Verbraucher

EU zieht Verbot von Olivenöl-Kännchen in Restaurants zurück

Nach heftigen Protesten in mehreren EU-Staaten hat die EU-Kommission das umstrittene Verbot von nachfüllbaren Flaschen mit Olivenöl in Restaurants gekippt.

Der Vorschlag sei in der Öffentlichkeit nicht ausreichend unterstützt worden, deshalb ziehe er ihn zurück, sagte EU-Agrarkommissar Dacian Ciolos in Brüssel. Die Kommission wollte vom 1. Januar 2014 an nur noch nicht nachfüllbare Einwegflaschen mit Etiketten zu Herkunft und Qualität des Öls in den Gaststätten zulassen. Ciolos hatte gesagt, die Verbraucher müssten davor geschützt werden, dass ihnen schlechteres Öl untergeschoben werde, als das Flaschenetikett verspreche. Die Neuregelung war Teil eines Aktionsplans der EU, um das Image von europäischem Olivenöl bei Verbrauchern zu fördern.

„Das Ziel war, die Qualität zu steigern und nicht die Produktion von Olivenöl“, wehrte sich Ciolos jetzt gegen Vorwürfe, er habe mit seinem Vorschlag nur den Lobbys aus südeuropäischen Produktionsländern nachgegeben, die durch die Einwegpflicht auf höheren Absatz hofften. In einigen Oliven-Anbauländern sei die Etikettenpflicht schon üblich, sagte Ciolos. Doch habe er wohl zu wenig mit Vertretern der Verbraucherländer und Konsumentenschützern über den Zweck seines Vorstoßes gesprochen.

Die EU-Kommission konnte jetzt allein über das Schicksal der Ölkännchen entscheiden, weil nur 15 der 27 Mitgliedsländer in einem Expertengremium für den Plan gestimmt hatten und die notwendige qualifizierte Mehrheit für einen Beschluss der Mitgliedstaaten damit nicht zustande kam. Deutschland hatte sich gegen das Kännchen-Verbot entschieden.
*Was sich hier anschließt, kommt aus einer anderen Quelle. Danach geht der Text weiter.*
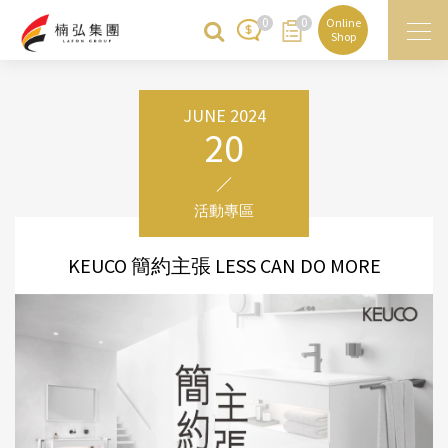
0
0
Online
Shop
JUNE 2024
20
活動專區
KEUCO 簡約主張 LESS CAN DO MORE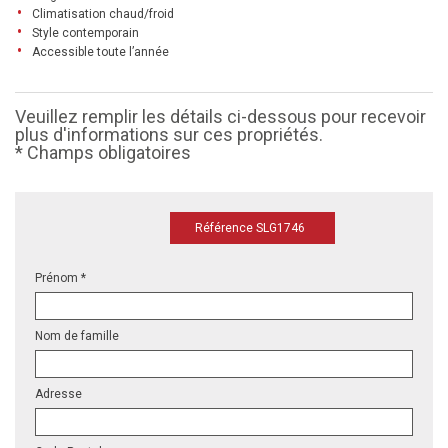
Climatisation chaud/froid
Style contemporain
Accessible toute l’année
Veuillez remplir les détails ci-dessous pour recevoir
plus d'informations sur ces propriétés.
* Champs obligatoires
Référence SLG1746
Prénom *
Nom de famille
Adresse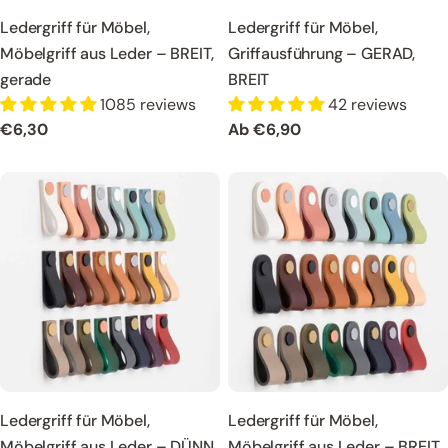
Ledergriff für Möbel,
Ledergriff für Möbel,
Möbelgriff aus Leder – BREIT,
Griffausführung – GERAD,
gerade
BREIT
1085 reviews
42 reviews
Regulärer
€6,30
Regulärer
Ab €6,90
Preis
Preis
Ledergriff für Möbel,
Ledergriff für Möbel,
Möbelgriff aus Leder – DÜNN,
Möbelgriff aus Leder – BREIT,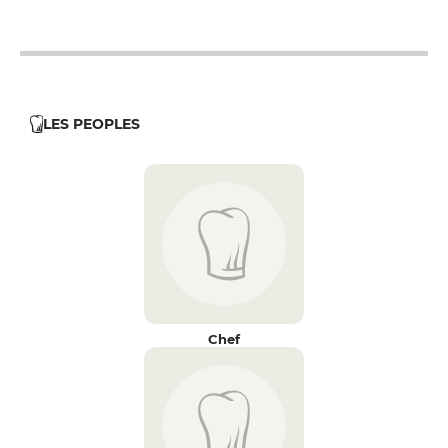
19h - 23h30
LES PEOPLES
Chef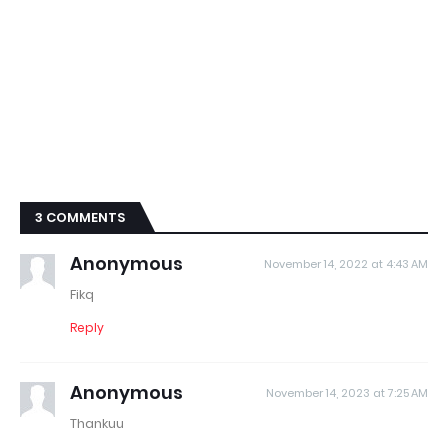
3 COMMENTS
Anonymous
November 14, 2022 at 4:43 AM
Fikq
Reply
Anonymous
November 14, 2023 at 7:25 AM
Thankuu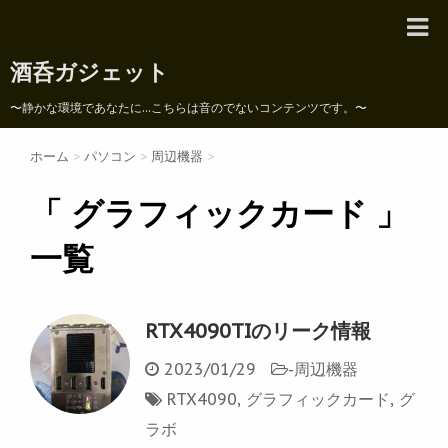
酒呑ガジェット
〜静かな環境であなたに...こちらは音のでないコンテンツです。〜
ホーム
>
パソコン
>
周辺機器
>
「 グラフィックカード 」
一覧
RTX4090TIのリーク情報
2023/01/29
-
周辺機器
RTX4090
,
グラフィックカード
,
グ
ラボ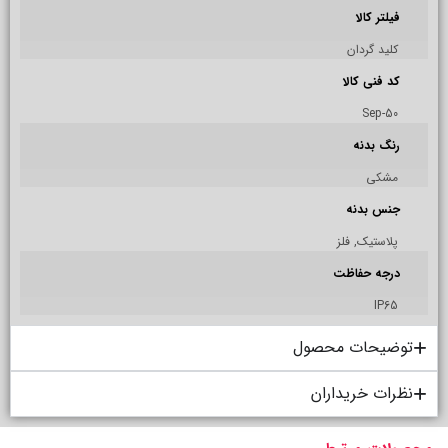
فیلتر کالا
کلید گردان
کد فنی کالا
Sep-50
رنگ بدنه
مشکی
جنس بدنه
پلاستيک, فلز
درجه حفاظت
IP65
توضیحات محصول
نظرات خریداران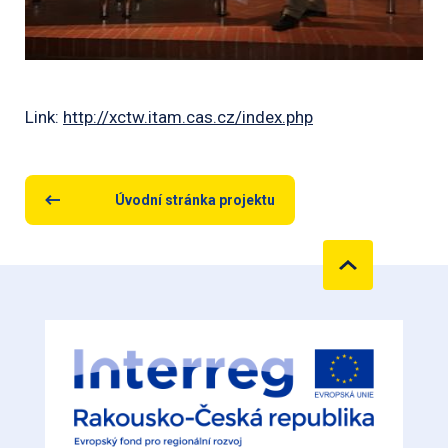
Link:
http://xctw.itam.cas.cz/index.php
Úvodní stránka projektu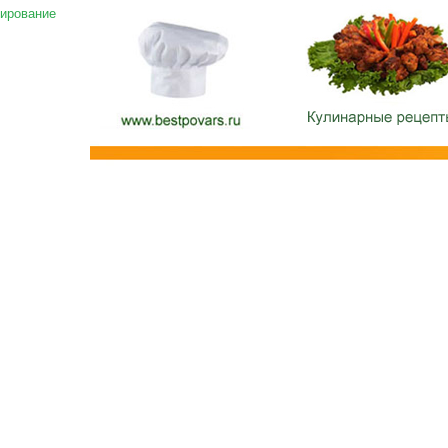
ирование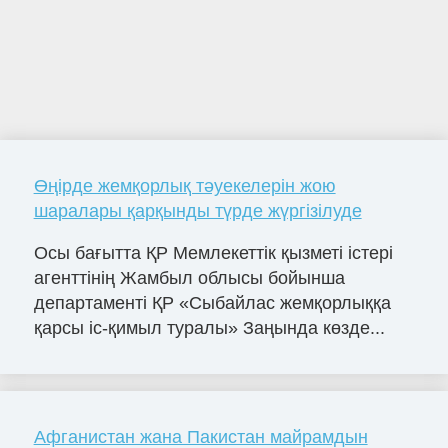
Өңірде жемқорлық тәуекелерін жою
шаралары қарқынды түрде жүргізілуде
Осы бағытта ҚР Мемлекеттік қызметі істері
агенттінің Жамбыл облысы бойынша
департаменті ҚР «Сыбайлас жемқорлыққа
қарсы іс-қимыл туралы» Заңында көзде...
Афганистан жана Пакистан майрамдын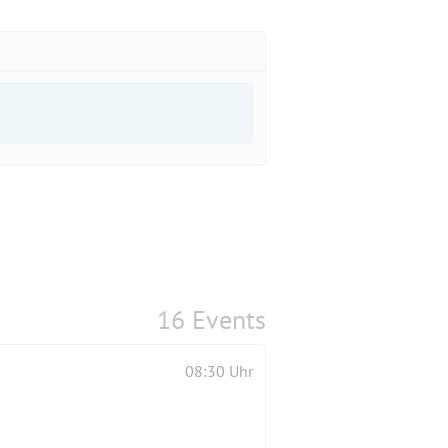
16 Events
08:30 Uhr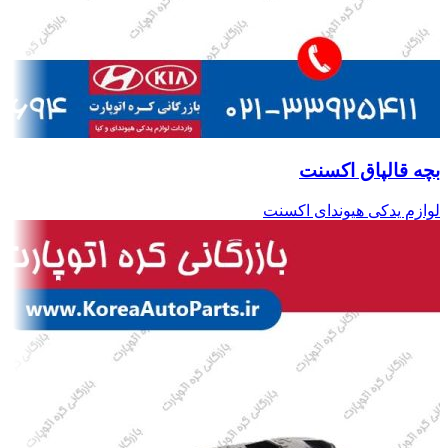
بچه قالپاق اکسنت
لوازم یدکی هیوندای اکسنت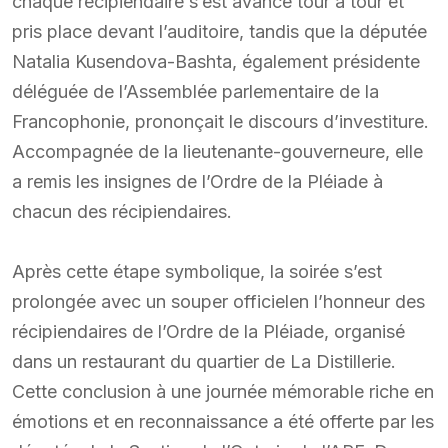
chaque récipiendaire s’est avancé tour à tour et
pris place devant l’auditoire, tandis que la députée
Natalia Kusendova-Bashta, également présidente
déléguée de l’Assemblée parlementaire de la
Francophonie, prononçait le discours d’investiture.
Accompagnée de la lieutenante-gouverneure, elle
a remis les insignes de l’Ordre de la Pléiade à
chacun des récipiendaires.
Après cette étape symbolique, la soirée s’est
prolongée avec un souper officielen l’honneur des
récipiendaires de l’Ordre de la Pléiade, organisé
dans un restaurant du quartier de La Distillerie.
Cette conclusion à une journée mémorable riche en
émotions et en reconnaissance a été offerte par les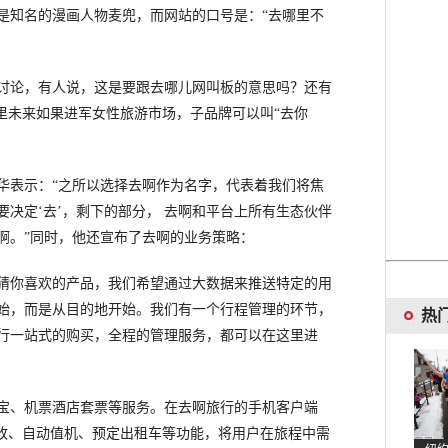
是知名的漫画人物麦兜，而网站的口号是：“去哪里不
论，有人说，这是要跟去哪儿网叫板的意思吗？还有
里未来如果进军女性旅游市场，子品牌可以叫“去你
表示：“之所以选择去啊作为名字，代表着我们将焦
决定‘去’，剩下的部分， 去啊和平台上所有生态伙伴
啊。”同时，他还宣布了去啊的业务策略：
你喜欢的产品，我们希望通过大数据来推送特定的用
始，而是从目的地开始。我们有一个行程管理的环节，
热
行一站式的购买，全程的管理服务，都可以在这里进
、机票酒店套票等服务。在去啊旅行的手机客户端
退改、自动值机、预定出租车等功能，将用户在旅程中需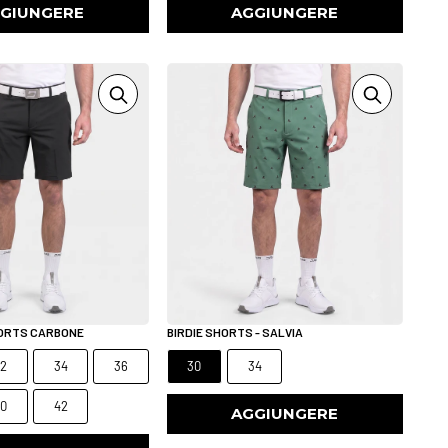
GIUNGERE
AGGIUNGERE
HORTS CARBONE
BIRDIE SHORTS - SALVIA
32
34
36
30
34
40
42
AGGIUNGERE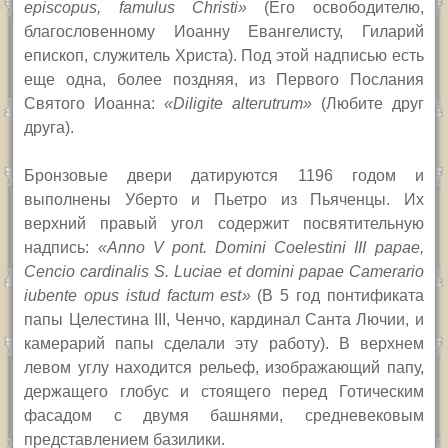
episcopus, famulus Christi
»
(Его освободителю,
благословенному Иоанну Евангелисту, Гиларий
епископ, служитель Христа). Под этой надписью есть
еще одна, более поздняя, из Первого Послания
Святого Иоанна:
«
Diligite alterutrum
»
(Любите друг
друга).
Бронзовые двери датируются 1196 годом и
выполнены Уберто и Пьетро из Пьяченцы. Их
верхний правый угол содержит посвятительную
надпись:
«
Anno V pont. Domini Coelestini III papae,
Cencio cardinalis S. Luciae et domini papae Camerario
iubente opus istud factum est
»
(В 5 год понтификата
папы Целестина
III,
Ченчо, кардинал Санта Лючии, и
камерарий папы сделали эту работу). В верхнем
левом углу находится рельеф, изображающий папу,
держащего глобус и стоящего перед Готическим
фасадом с двумя башнями, средневековым
представлением базилики.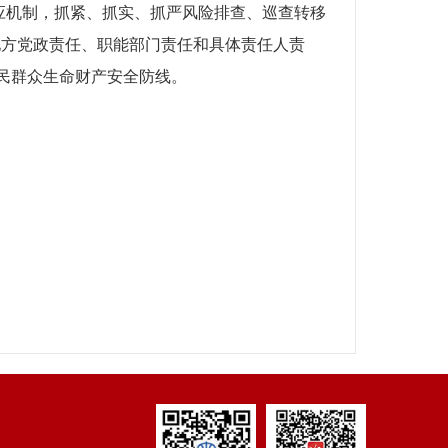
叫应机制，抓紧、抓实、抓严风险排查、巡查转移
地方党政责任、职能部门责任和具体责任人责
民群众生命财产安全防线。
„Besser eine späte Einsicht als keine“, kommentierte Bundesverbraucherministerin Ilse Aigner (CSU) den EU-Schwenk. Das Ölkännchen-Verbot hätte unnötige Bürokratie verursacht, der Verpackungsmüll hätte zugenommen, und es wäre mehr Öl aus angebrochenen Flaschen weggeschüttet worden. Der EU-Agrarkommissar hat mit dem Thema aber noch nicht abgeschlossen. Er kündigte an, sich mit Kritikern, Herstellern und Gastronomie zu beraten und dann einen neuen Vorschlag vorzulegen.